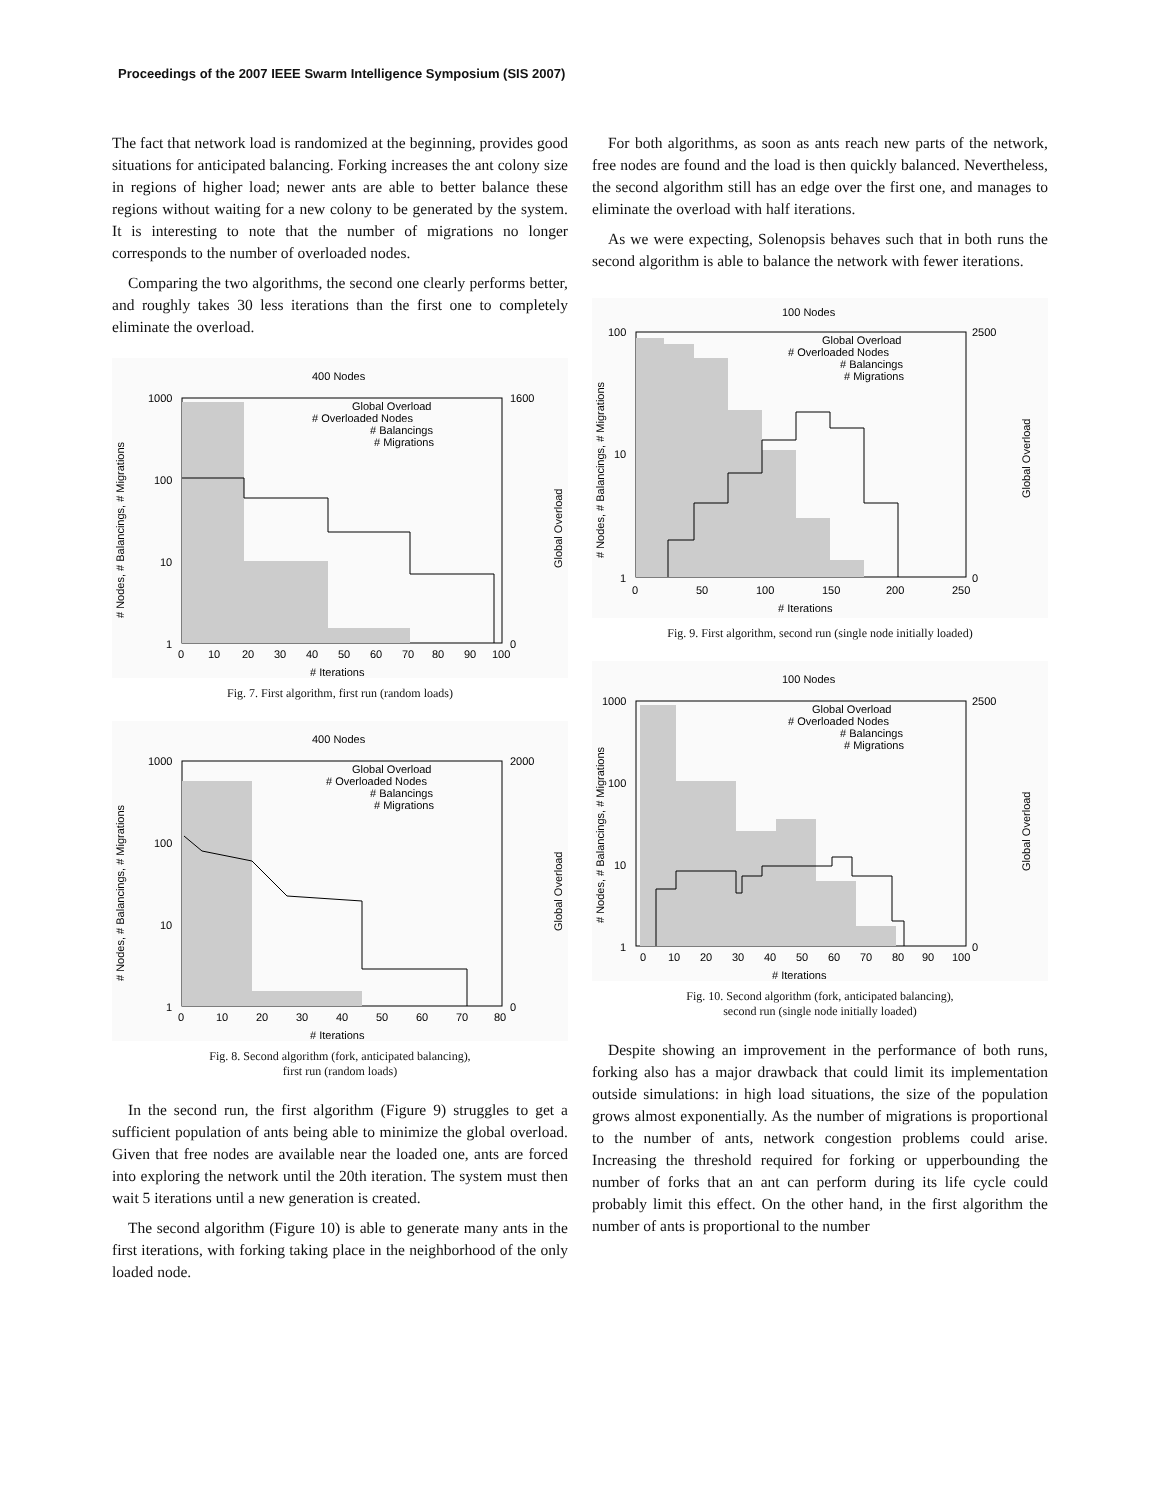Proceedings of the 2007 IEEE Swarm Intelligence Symposium (SIS 2007)
The fact that network load is randomized at the beginning, provides good situations for anticipated balancing. Forking increases the ant colony size in regions of higher load; newer ants are able to better balance these regions without waiting for a new colony to be generated by the system. It is interesting to note that the number of migrations no longer corresponds to the number of overloaded nodes.
Comparing the two algorithms, the second one clearly performs better, and roughly takes 30 less iterations than the first one to completely eliminate the overload.
400 Nodes
Global Overload
# Overloaded Nodes
# Balancings
# Migrations
1000
100
10
1
0
10
20
30
40
50
60
70
80
90
100
# Iterations
1600
0
# Nodes, # Balancings, # Migrations
Global Overload
Fig. 7. First algorithm, first run (random loads)
400 Nodes
Global Overload
# Overloaded Nodes
# Balancings
# Migrations
1000
100
10
1
0
10
20
30
40
50
60
70
80
# Iterations
2000
0
# Nodes, # Balancings, # Migrations
Global Overload
Fig. 8. Second algorithm (fork, anticipated balancing),
first run (random loads)
In the second run, the first algorithm (Figure 9) struggles to get a sufficient population of ants being able to minimize the global overload. Given that free nodes are available near the loaded one, ants are forced into exploring the network until the 20th iteration. The system must then wait 5 iterations until a new generation is created.
The second algorithm (Figure 10) is able to generate many ants in the first iterations, with forking taking place in the neighborhood of the only loaded node.
For both algorithms, as soon as ants reach new parts of the network, free nodes are found and the load is then quickly balanced. Nevertheless, the second algorithm still has an edge over the first one, and manages to eliminate the overload with half iterations.
As we were expecting, Solenopsis behaves such that in both runs the second algorithm is able to balance the network with fewer iterations.
100 Nodes
Global Overload
# Overloaded Nodes
# Balancings
# Migrations
100
10
1
0
50
100
150
200
250
# Iterations
2500
0
# Nodes, # Balancings, # Migrations
Global Overload
Fig. 9. First algorithm, second run (single node initially loaded)
100 Nodes
Global Overload
# Overloaded Nodes
# Balancings
# Migrations
1000
100
10
1
0
10
20
30
40
50
60
70
80
90
100
# Iterations
2500
0
# Nodes, # Balancings, # Migrations
Global Overload
Fig. 10. Second algorithm (fork, anticipated balancing),
second run (single node initially loaded)
Despite showing an improvement in the performance of both runs, forking also has a major drawback that could limit its implementation outside simulations: in high load situations, the size of the population grows almost exponentially. As the number of migrations is proportional to the number of ants, network congestion problems could arise. Increasing the threshold required for forking or upperbounding the number of forks that an ant can perform during its life cycle could probably limit this effect. On the other hand, in the first algorithm the number of ants is proportional to the number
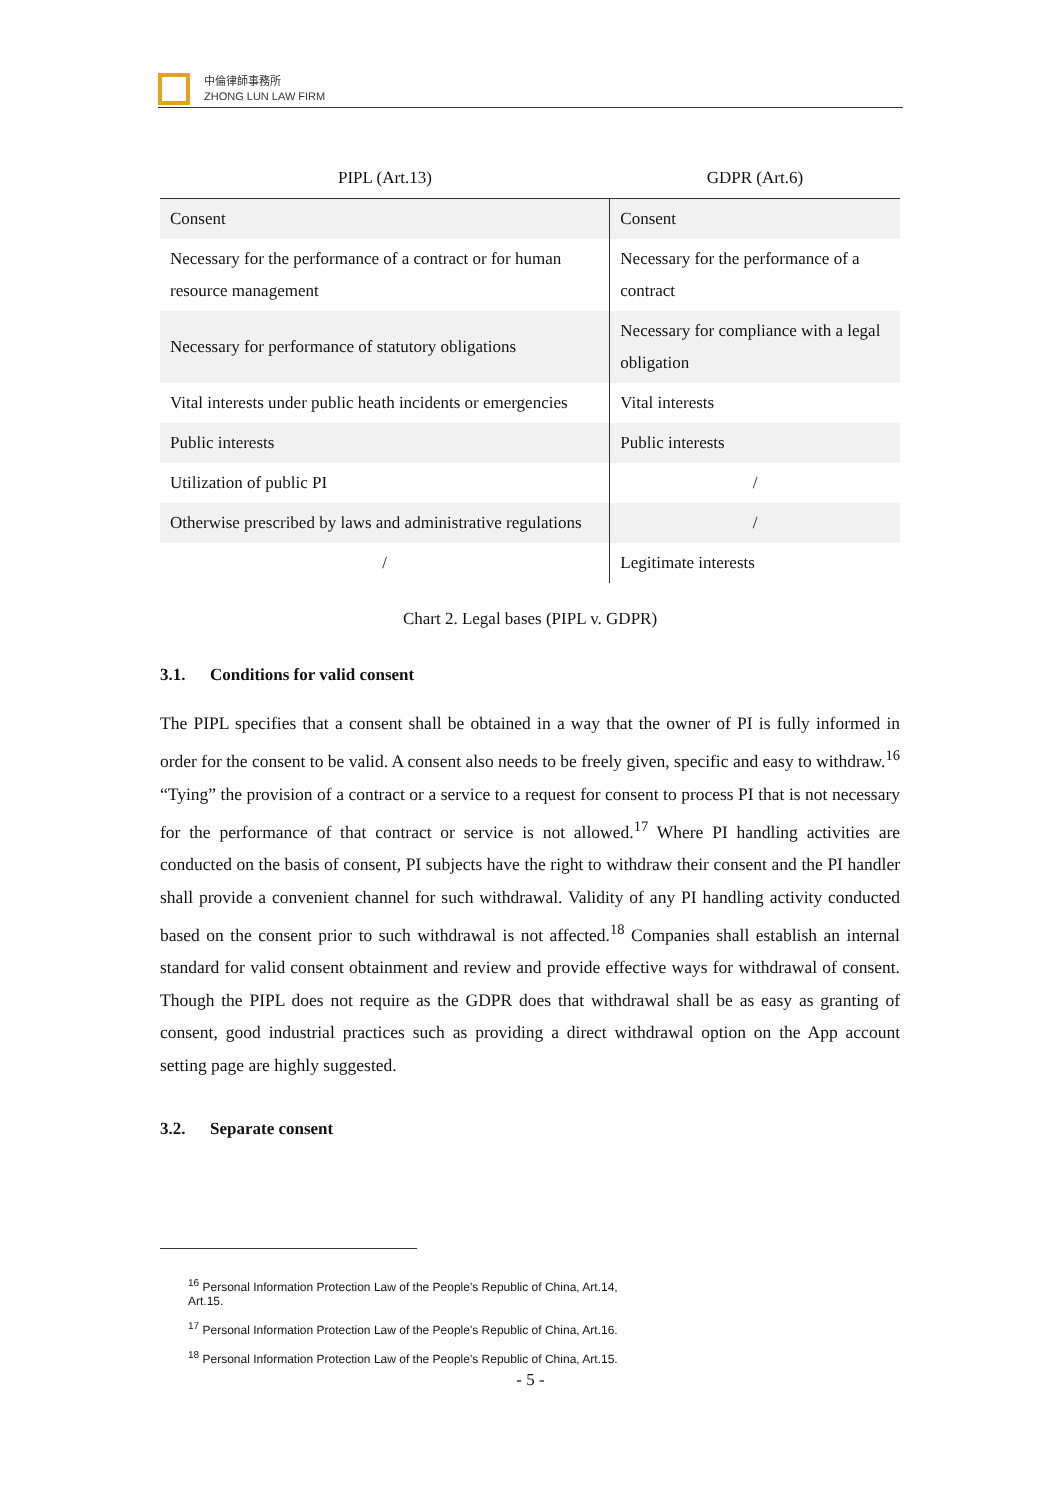中倫律師事務所
ZHONG LUN LAW FIRM
| PIPL (Art.13) | GDPR (Art.6) |
| --- | --- |
| Consent | Consent |
| Necessary for the performance of a contract or for human resource management | Necessary for the performance of a contract |
| Necessary for performance of statutory obligations | Necessary for compliance with a legal obligation |
| Vital interests under public heath incidents or emergencies | Vital interests |
| Public interests | Public interests |
| Utilization of public PI | / |
| Otherwise prescribed by laws and administrative regulations | / |
| / | Legitimate interests |
Chart 2. Legal bases (PIPL v. GDPR)
3.1. Conditions for valid consent
The PIPL specifies that a consent shall be obtained in a way that the owner of PI is fully informed in order for the consent to be valid. A consent also needs to be freely given, specific and easy to withdraw.<sup>16</sup> “Tying” the provision of a contract or a service to a request for consent to process PI that is not necessary for the performance of that contract or service is not allowed.<sup>17</sup> Where PI handling activities are conducted on the basis of consent, PI subjects have the right to withdraw their consent and the PI handler shall provide a convenient channel for such withdrawal. Validity of any PI handling activity conducted based on the consent prior to such withdrawal is not affected.<sup>18</sup> Companies shall establish an internal standard for valid consent obtainment and review and provide effective ways for withdrawal of consent. Though the PIPL does not require as the GDPR does that withdrawal shall be as easy as granting of consent, good industrial practices such as providing a direct withdrawal option on the App account setting page are highly suggested.
3.2. Separate consent
<sup>16</sup> Personal Information Protection Law of the People's Republic of China, Art.14, Art.15.
<sup>17</sup> Personal Information Protection Law of the People's Republic of China, Art.16.
<sup>18</sup> Personal Information Protection Law of the People's Republic of China, Art.15.
- 5 -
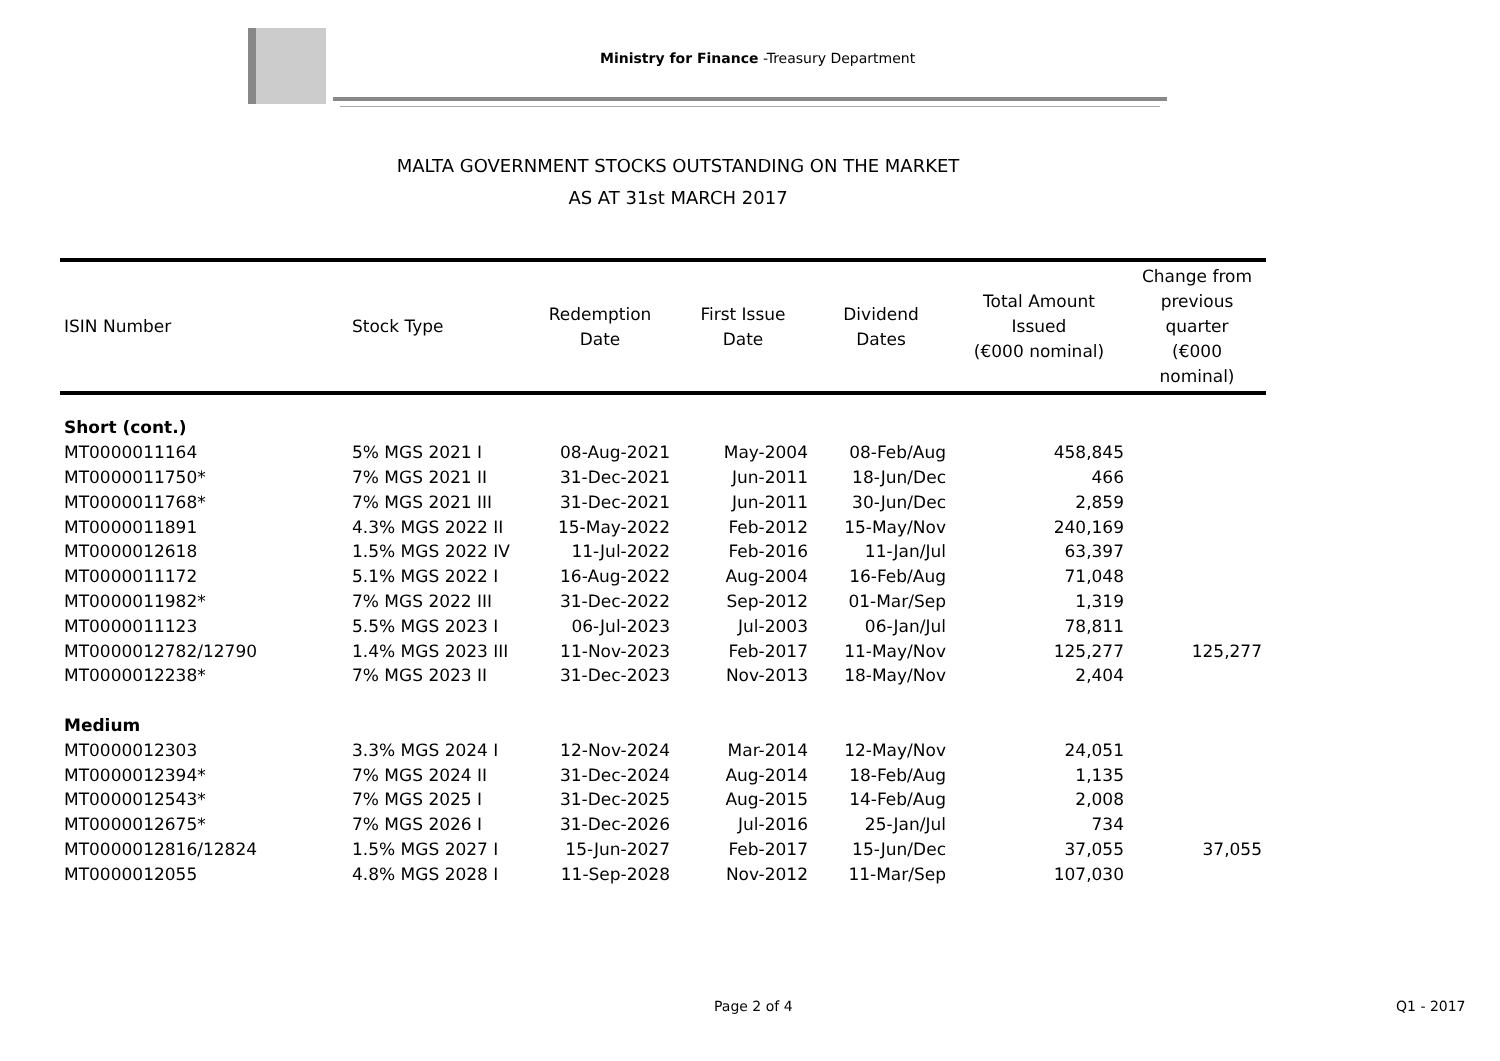Ministry for Finance -Treasury Department
MALTA GOVERNMENT STOCKS OUTSTANDING ON THE MARKET
AS AT 31st MARCH 2017
| ISIN Number | Stock Type | Redemption Date | First Issue Date | Dividend Dates | Total Amount Issued (€000 nominal) | Change from previous quarter (€000 nominal) |
| --- | --- | --- | --- | --- | --- | --- |
| Short (cont.) | | | | | | |
| MT0000011164 | 5% MGS 2021 I | 08-Aug-2021 | May-2004 | 08-Feb/Aug | 458,845 | |
| MT0000011750* | 7% MGS 2021 II | 31-Dec-2021 | Jun-2011 | 18-Jun/Dec | 466 | |
| MT0000011768* | 7% MGS 2021 III | 31-Dec-2021 | Jun-2011 | 30-Jun/Dec | 2,859 | |
| MT0000011891 | 4.3% MGS 2022 II | 15-May-2022 | Feb-2012 | 15-May/Nov | 240,169 | |
| MT0000012618 | 1.5% MGS 2022 IV | 11-Jul-2022 | Feb-2016 | 11-Jan/Jul | 63,397 | |
| MT0000011172 | 5.1% MGS 2022 I | 16-Aug-2022 | Aug-2004 | 16-Feb/Aug | 71,048 | |
| MT0000011982* | 7% MGS 2022 III | 31-Dec-2022 | Sep-2012 | 01-Mar/Sep | 1,319 | |
| MT0000011123 | 5.5% MGS 2023 I | 06-Jul-2023 | Jul-2003 | 06-Jan/Jul | 78,811 | |
| MT0000012782/12790 | 1.4% MGS 2023 III | 11-Nov-2023 | Feb-2017 | 11-May/Nov | 125,277 | 125,277 |
| MT0000012238* | 7% MGS 2023 II | 31-Dec-2023 | Nov-2013 | 18-May/Nov | 2,404 | |
| Medium | | | | | | |
| MT0000012303 | 3.3% MGS 2024 I | 12-Nov-2024 | Mar-2014 | 12-May/Nov | 24,051 | |
| MT0000012394* | 7% MGS 2024 II | 31-Dec-2024 | Aug-2014 | 18-Feb/Aug | 1,135 | |
| MT0000012543* | 7% MGS 2025 I | 31-Dec-2025 | Aug-2015 | 14-Feb/Aug | 2,008 | |
| MT0000012675* | 7% MGS 2026 I | 31-Dec-2026 | Jul-2016 | 25-Jan/Jul | 734 | |
| MT0000012816/12824 | 1.5% MGS 2027 I | 15-Jun-2027 | Feb-2017 | 15-Jun/Dec | 37,055 | 37,055 |
| MT0000012055 | 4.8% MGS 2028 I | 11-Sep-2028 | Nov-2012 | 11-Mar/Sep | 107,030 | |
Page 2 of 4 Q1 - 2017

#####

**TASK STATEMENT**
Out of the material above, select every line that holds the string "better".

**TASK RESPONSE**
The fact that network load is randomized at the beginning, provides good situations for anticipated balancing. Forking increases the ant colony size in regions of higher load; newer ants are able to better balance these regions without waiting for a new colony to be generated by the system. It is interesting to note that the number of migrations no longer corresponds to the number of overloaded nodes.
Comparing the two algorithms, the second one clearly performs better, and roughly takes 30 less iterations than the first one to completely eliminate the overload.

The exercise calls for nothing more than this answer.